++++ Page text

# Induction Heaters



## TheDude_Abides

Anyone have any experience with any induction heaters? Namely Ajax-Tocco. We are a forge facility and have a 600kw Pacer 2 heater that will shutoff if you turn the power above 40%. I ran about 20 bars through our coils at 40% no problem. Turn it up to 50% and it trips out on overcurrent. I checked all the bolted connections with a Fluke 568 and everything was within tolerance (60-70 degrees F, the bus is watercooled). Anyone with any experience would be appreciated.


----------



## Navyguy

Check the SCRs and the caps. If the caps are banked, then they will cut in and out as the load requires. if the bank of caps is shorted it trips the breaker.

The other issue I would check to see if the coil is isolated and not shorting out on carbon dust.

Cheers
John


----------



## TheDude_Abides

Checked all SCR's and had to replace two. The Caps are banked with either 2 or 4 resistors. 2 caps per SCR. We have a coil bed with three coils on it. We are planning on changing the coils out in the morning because there is no way to inspect inside the coil without cutting it in half due to the cast refractory. Do you have alot of experience with these type heaters? If so I would like to pick your brain.


----------



## Navyguy

I worked maintenance in a forge for a few years. Our furnaces were pretty old and we were always "tweaking" them for different product runs.

We would send out control boards for repairs calibration as necessary. We built / rebuild out own coils or did repairs to the cooling when needed. The only time we sent coils out is when we had a backlog to do and needed inventory. We stocked about 100 or so different coils, some singles and but mostly doubles.

Please take the time to fill in your profile and I am sure others will assist.

Cheers
John


----------



## John Valdes

Welcome to Electrician Talk Dude.
Please take a few minutes and fill out your profile.


----------



## TheDude_Abides

Done and Done.

++++++++
++++ Data shown

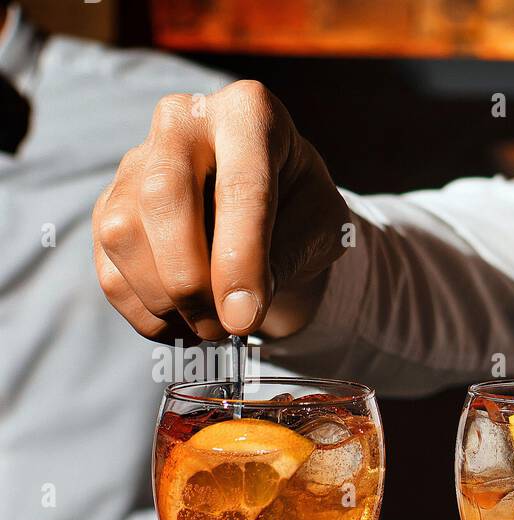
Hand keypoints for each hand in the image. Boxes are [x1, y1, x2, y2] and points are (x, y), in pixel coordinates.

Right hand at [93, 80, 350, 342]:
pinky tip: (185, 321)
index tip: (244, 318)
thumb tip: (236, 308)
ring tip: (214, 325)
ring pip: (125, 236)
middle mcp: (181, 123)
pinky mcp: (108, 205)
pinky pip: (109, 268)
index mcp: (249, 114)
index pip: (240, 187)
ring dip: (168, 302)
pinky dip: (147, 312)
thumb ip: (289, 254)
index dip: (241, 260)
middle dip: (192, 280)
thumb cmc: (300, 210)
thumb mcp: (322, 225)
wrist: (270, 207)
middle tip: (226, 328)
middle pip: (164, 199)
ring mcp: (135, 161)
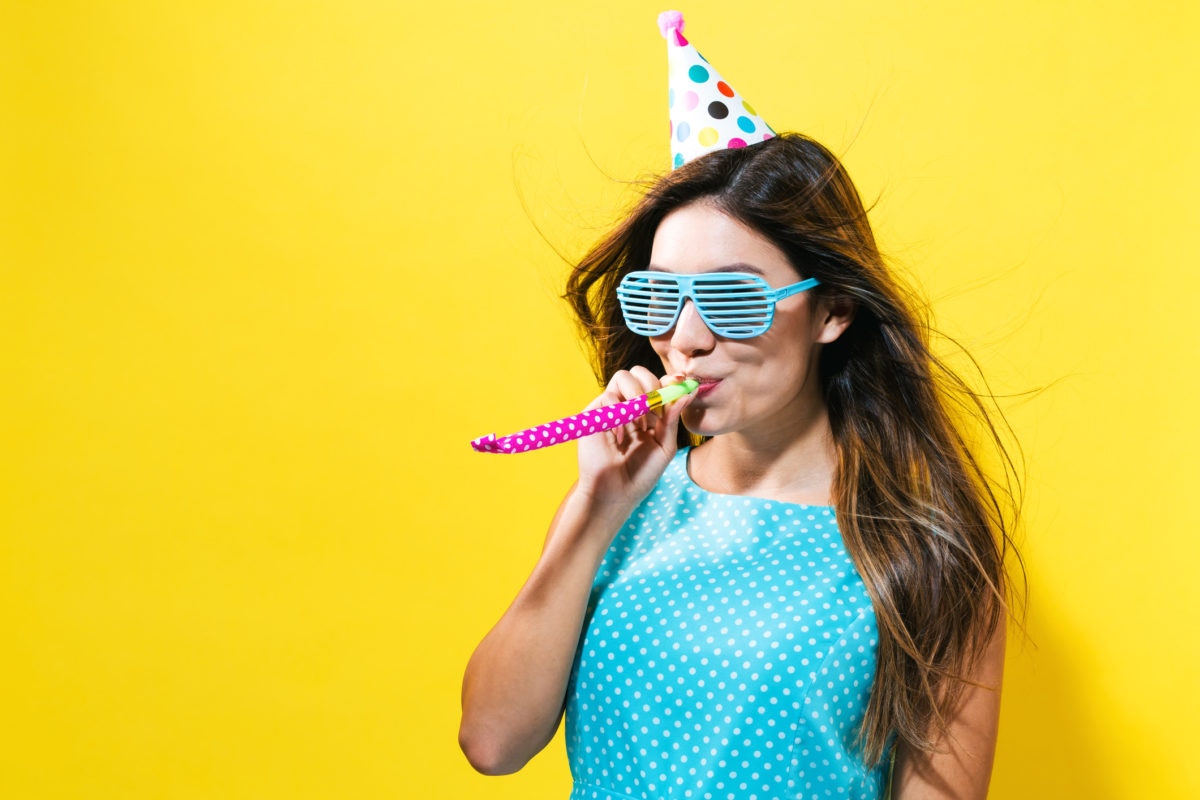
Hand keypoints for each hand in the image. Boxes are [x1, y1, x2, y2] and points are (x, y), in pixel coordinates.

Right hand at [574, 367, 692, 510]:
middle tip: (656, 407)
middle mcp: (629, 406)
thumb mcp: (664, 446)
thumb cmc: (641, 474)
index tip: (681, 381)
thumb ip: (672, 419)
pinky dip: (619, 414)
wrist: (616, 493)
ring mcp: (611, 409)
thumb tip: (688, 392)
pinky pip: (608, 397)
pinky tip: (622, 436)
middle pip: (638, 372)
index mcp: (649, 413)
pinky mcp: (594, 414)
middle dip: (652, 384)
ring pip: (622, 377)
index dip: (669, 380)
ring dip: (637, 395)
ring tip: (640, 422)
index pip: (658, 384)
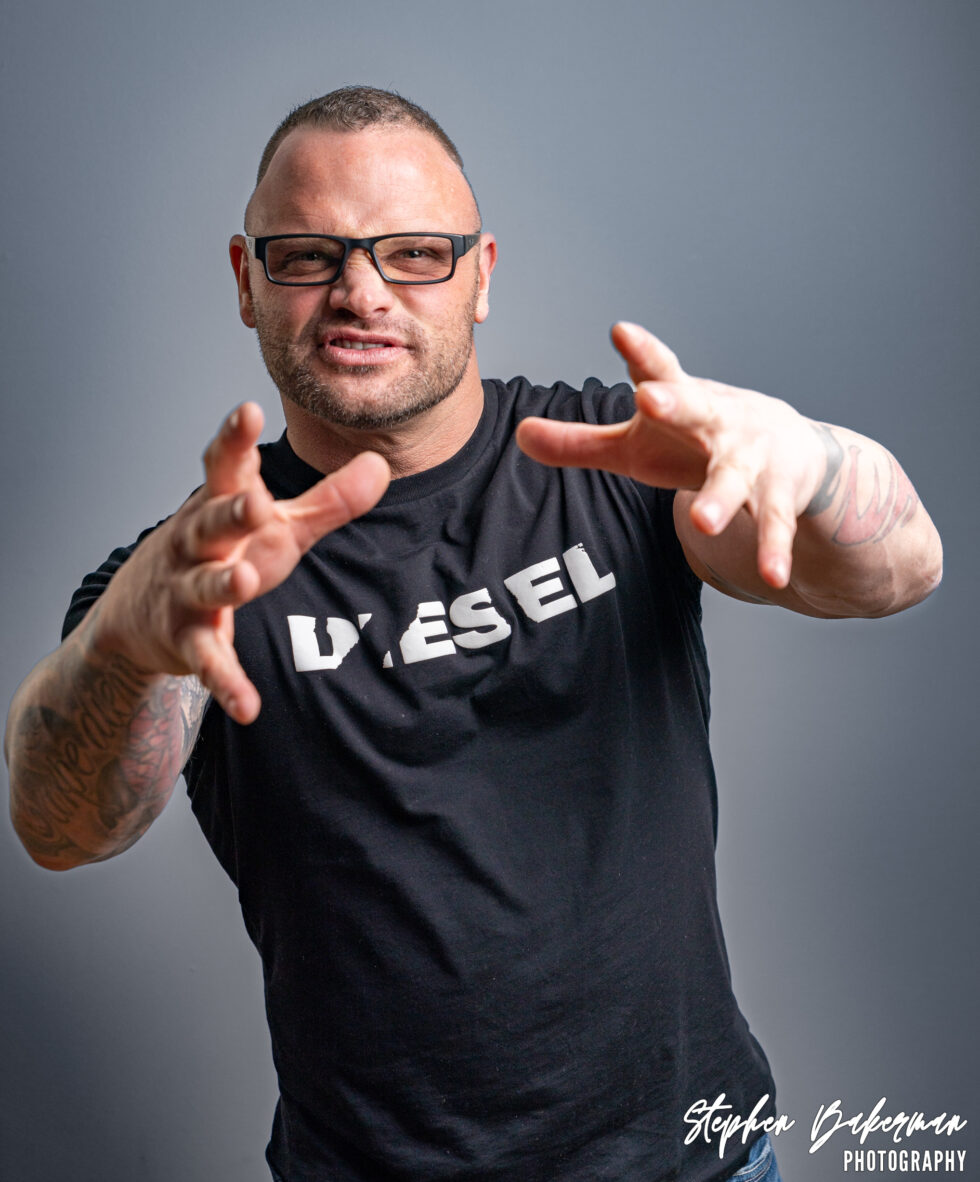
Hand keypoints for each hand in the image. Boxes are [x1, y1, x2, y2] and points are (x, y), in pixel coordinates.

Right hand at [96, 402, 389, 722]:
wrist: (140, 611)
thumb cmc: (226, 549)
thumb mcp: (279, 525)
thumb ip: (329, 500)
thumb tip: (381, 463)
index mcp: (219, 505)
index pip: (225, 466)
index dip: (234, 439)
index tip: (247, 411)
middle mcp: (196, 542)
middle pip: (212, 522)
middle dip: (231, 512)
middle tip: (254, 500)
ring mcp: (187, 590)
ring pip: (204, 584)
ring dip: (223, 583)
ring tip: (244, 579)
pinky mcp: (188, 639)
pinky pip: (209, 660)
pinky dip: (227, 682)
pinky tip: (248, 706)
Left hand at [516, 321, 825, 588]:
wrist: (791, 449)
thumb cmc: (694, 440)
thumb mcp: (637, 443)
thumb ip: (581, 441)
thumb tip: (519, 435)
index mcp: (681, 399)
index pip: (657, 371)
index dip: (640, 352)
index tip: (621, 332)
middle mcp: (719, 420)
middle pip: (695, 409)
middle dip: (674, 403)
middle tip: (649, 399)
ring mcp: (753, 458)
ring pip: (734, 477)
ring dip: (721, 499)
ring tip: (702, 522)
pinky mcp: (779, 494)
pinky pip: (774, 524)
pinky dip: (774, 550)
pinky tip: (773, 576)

++++++++

_Action item A_.
Answer these questions from the induction heater thread:
(i) What is the power rating of the Pacer 2 heater?
(ii) How many coils are on the coil bed?
(iii) About how many different coils did Navyguy's forge stock?
_Action item B_. Update the induction heater thread by writing it out again, beginning at the words "Anyone have any" and stopping after "trips the breaker.", with "Fluke 568" replaced by "Fluke 62".
_Action item C_. List the usernames of everyone who posts in the induction heater thread.

_Exercise response A_.
(i) 600kw
(ii) Three
(iii) About 100

_Exercise response B_.
Anyone have any experience with any induction heaters? Namely Ajax-Tocco. We are a forge facility and have a 600kw Pacer 2 heater that will shutoff if you turn the power above 40%. I ran about 20 bars through our coils at 40% no problem. Turn it up to 50% and it trips out on overcurrent. I checked all the bolted connections with a Fluke 62 and everything was within tolerance (60-70 degrees F, the bus is watercooled). Anyone with any experience would be appreciated.


----------



## Navyguy

Check the SCRs and the caps. If the caps are banked, then they will cut in and out as the load requires. if the bank of caps is shorted it trips the breaker.

_Exercise response C_.
TheDude_Abides
Navyguy
John Valdes